Un repaso por la organización interna y las principales áreas del tradicional medio de comunicación argentino, detallando sus equipos y dinámicas de trabajo.
El diario Clarín, uno de los medios de comunicación más importantes del país, posee una compleja y versátil estructura editorial. Por debajo del editor general, Ricardo Kirschbaum, y el editor general adjunto, Ricardo Roa, se organiza en varias mesas de trabajo especializadas.
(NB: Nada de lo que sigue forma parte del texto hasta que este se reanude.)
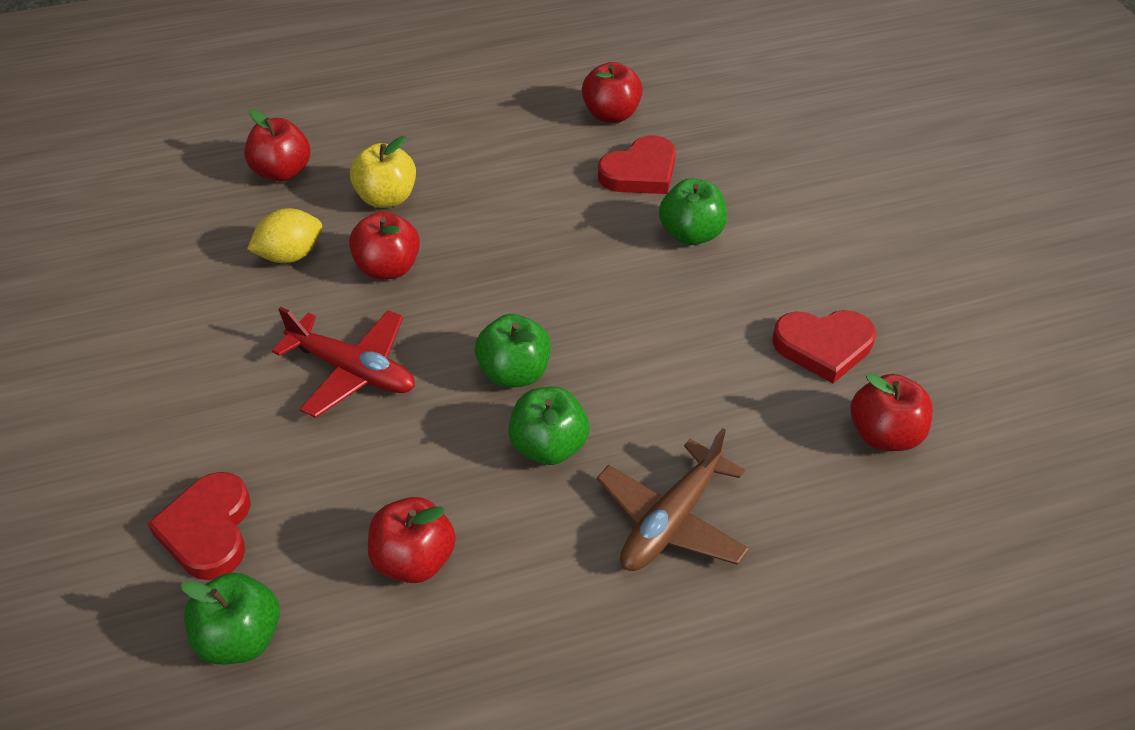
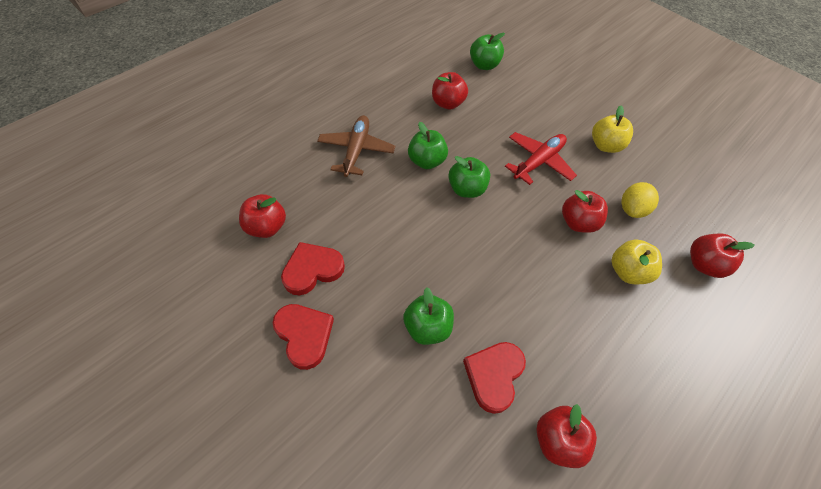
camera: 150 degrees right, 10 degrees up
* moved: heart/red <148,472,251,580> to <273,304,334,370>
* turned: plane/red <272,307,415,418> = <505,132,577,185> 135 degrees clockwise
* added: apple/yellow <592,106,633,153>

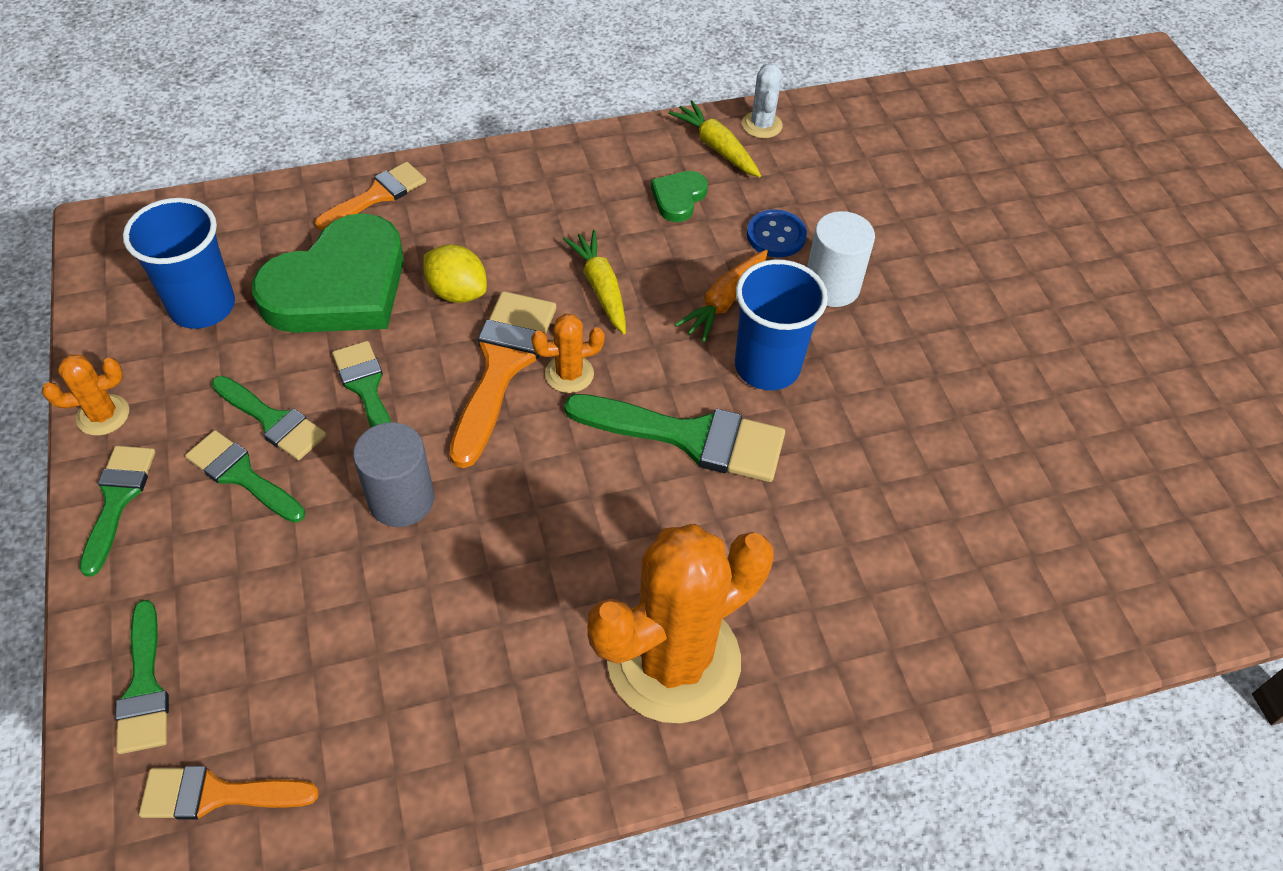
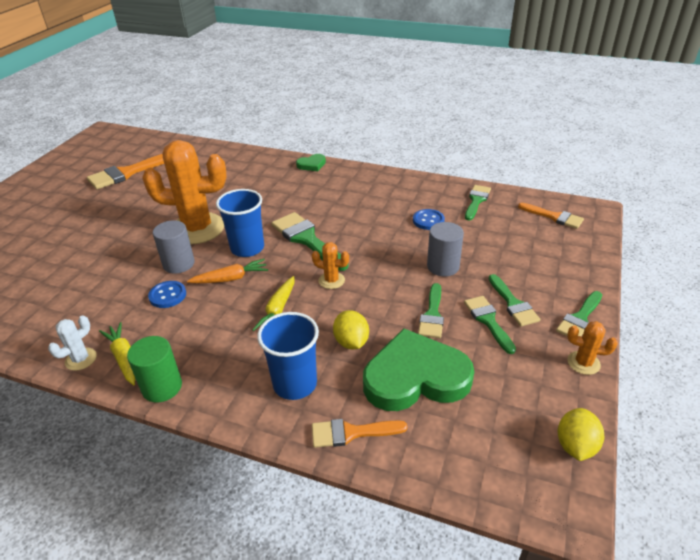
camera: 140 degrees left, 15 degrees down
* moved: brush/orange <449,291,556,468> to <87,154,164,189>
* turned: carrot/yellow <668,100,761,177> = <99,322,135,385> 150 degrees clockwise
* added: cylinder/green <127,336,182,402>
* moved: cactus/orange <587,524,774,723> to <142,140,227,244>
* recoloured: cylinder/white <807,211,875,307> to cylinder/grey <153,220,195,274>
* moved: cup/blue <123,198,235,329> to <257,312,319,400>
* moved: heart/green <651,171,708,222> to <296,154,326,171>
* added: button/blue <413,209,445,230>
* moved: brush/green <115,600,169,754> to <465,185,491,220>
* added: lemon/yellow <558,408,604,461>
La Mesa Central de Redacción, encargada de la decisión editorial, está integrada por figuras como Héctor Gambini y Guillermo Kellmer, quienes se concentran en las secciones de Deportes y Sociedad. Esta mesa también incluye el «hub papel», sostenido por los históricos Luis Vinker y Silvia Fesquet. Según se informa, la decisión empresarial de cerrar la planta impresora de la calle Zepita y transferir parte de la producción a otra planta ha generado rumores sobre el futuro del formato físico, aunque existen versiones contradictorias al respecto.
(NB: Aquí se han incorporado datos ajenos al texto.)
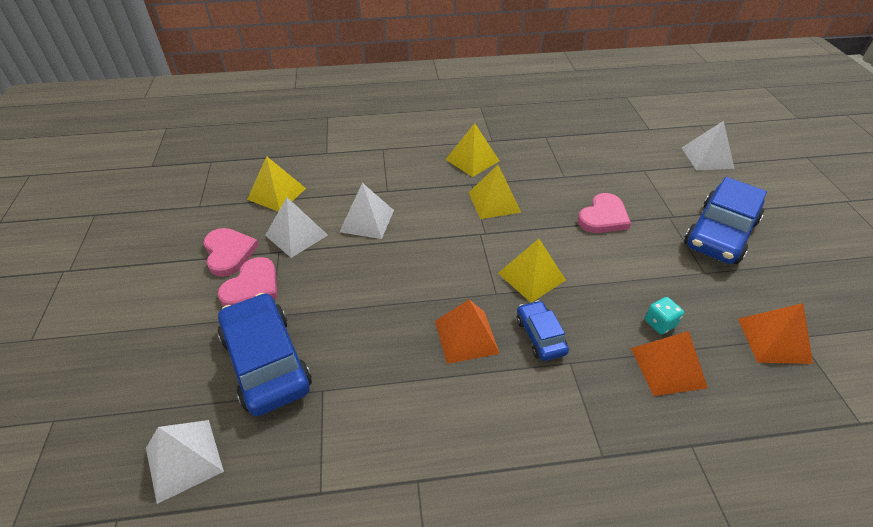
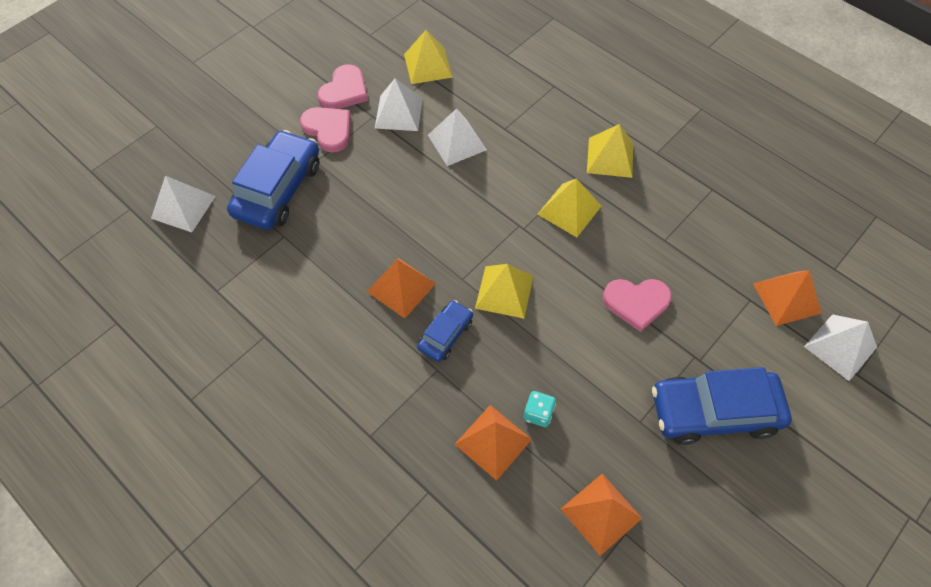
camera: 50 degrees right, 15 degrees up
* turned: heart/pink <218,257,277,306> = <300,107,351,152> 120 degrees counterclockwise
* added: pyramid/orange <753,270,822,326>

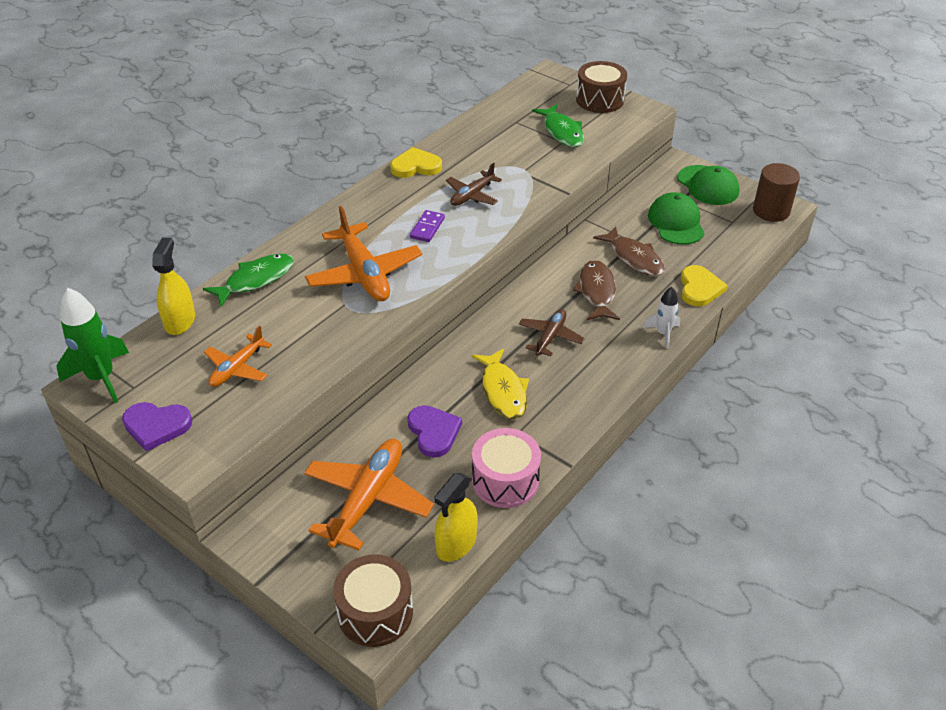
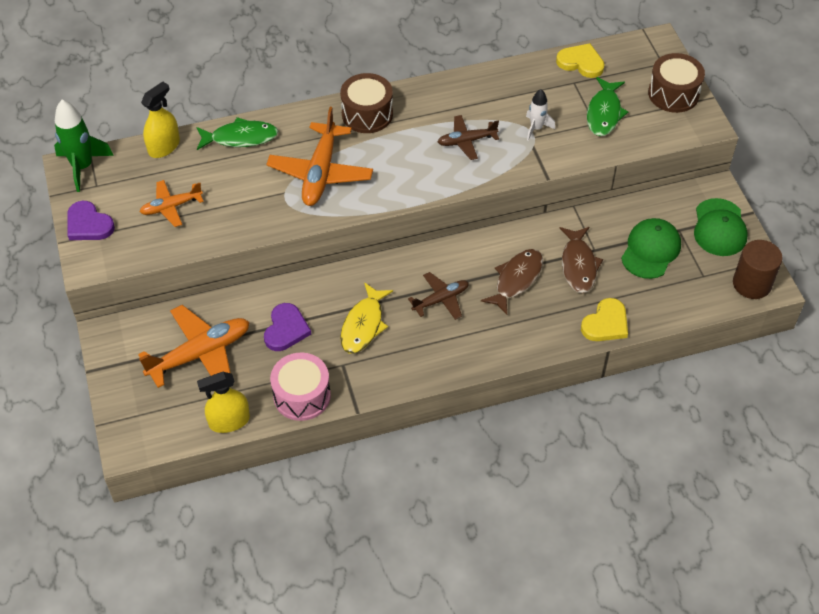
camera: 35 degrees right, 10 degrees up
* moved: drum/brown <333,554,413,647> to <340,73,393,133>
* moved: rocket/white <643,287,680,349> to <526,89,555,141>
* moved: heart/yellow <390,147,442,178> to <556,43,605,78>
* removed: domino/purple <410,210,445,242>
La Mesa Digital, a cargo de Pablo Vaca y Santiago Gómez, gestiona la web, las noticias de último momento (breaking news), SEO, redes sociales y secciones como Internacional, Espectáculos y Gourmet. También es responsable de la gestión de desempeño y la creación de contenidos para plataformas como el Discover de Google.
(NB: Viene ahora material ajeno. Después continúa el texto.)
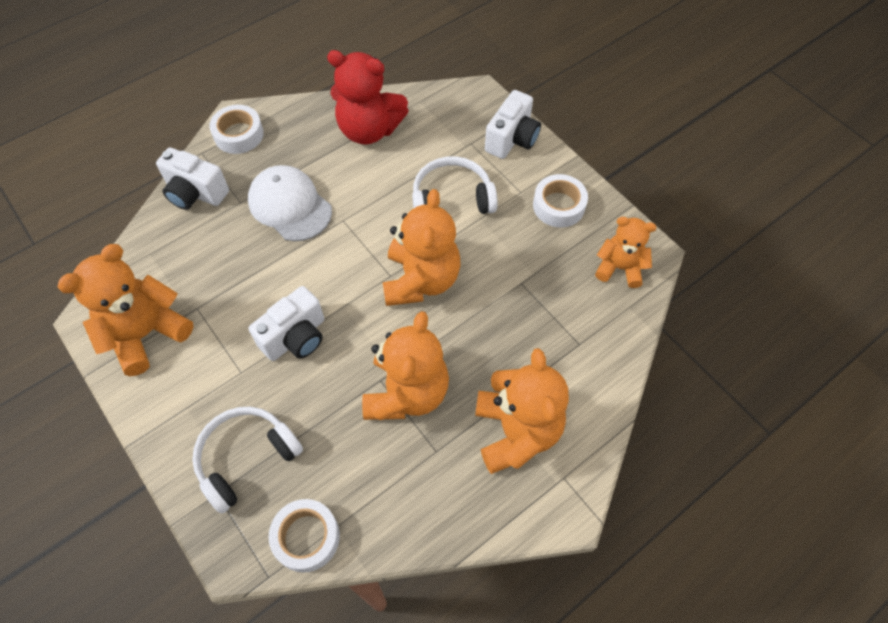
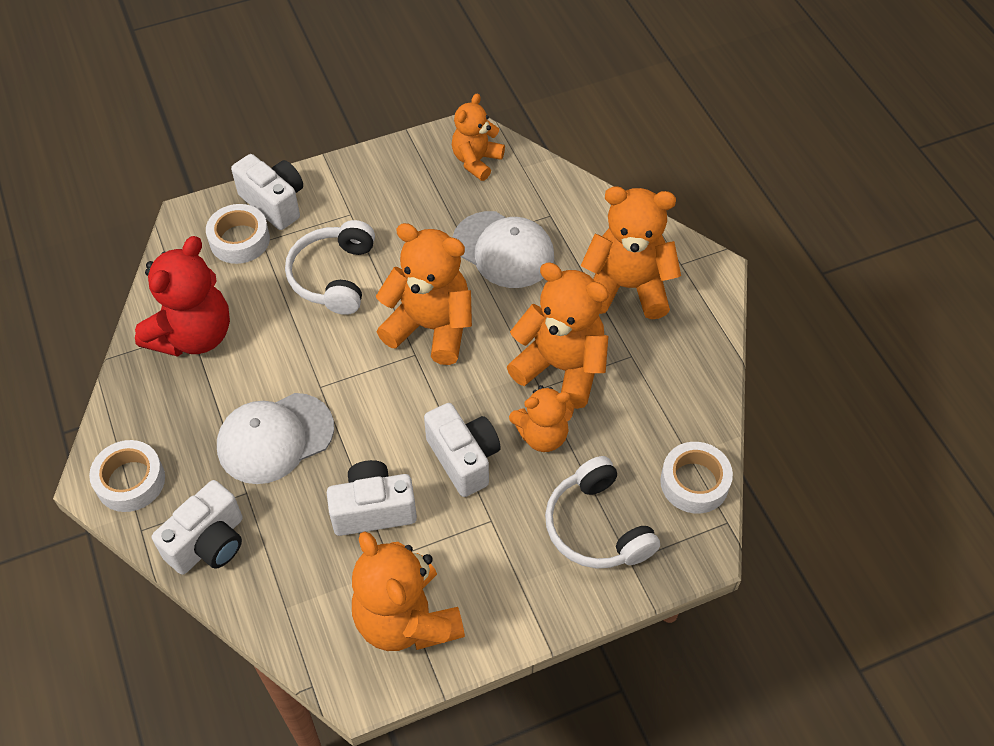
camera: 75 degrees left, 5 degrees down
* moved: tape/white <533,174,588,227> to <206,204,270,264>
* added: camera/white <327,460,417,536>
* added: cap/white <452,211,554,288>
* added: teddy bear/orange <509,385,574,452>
Por otro lado, la Mesa de Audiencias, liderada por Gonzalo Abascal, se ocupa del análisis de métricas y tráfico, alimentando las evaluaciones semanales. Supervisa áreas como Opinión, Cultura y Servicios, además del estratégico equipo de Newsletter.
La Mesa Visual, con Ricardo González al frente de Fotografía, integra video, infografía digital y supervisión del diseño del sitio, aunque según fuentes internas, el área de periodismo de datos aún no estaría completamente desarrollada.
Las secciones de Política y Economía reportan directamente a Kirschbaum y Roa. En Política, los jefes son Eduardo Paladini e Ignacio Miri. En Economía, la sección está a cargo del experimentado Horacio Riggi. Otras áreas importantes están lideradas por Marcelo Cantelmi (Mundo) y Claudio Savoia (Judiciales). La Revista Ñ, tras la salida de Matilde Sánchez, quedó bajo la supervisión directa de Kirschbaum.
Finalmente, se observa un cambio en la dinámica del medio respecto de épocas pasadas, donde la discusión se centraba más en la política que en las métricas, y se ha modificado su tradicional vínculo con la clase media argentina.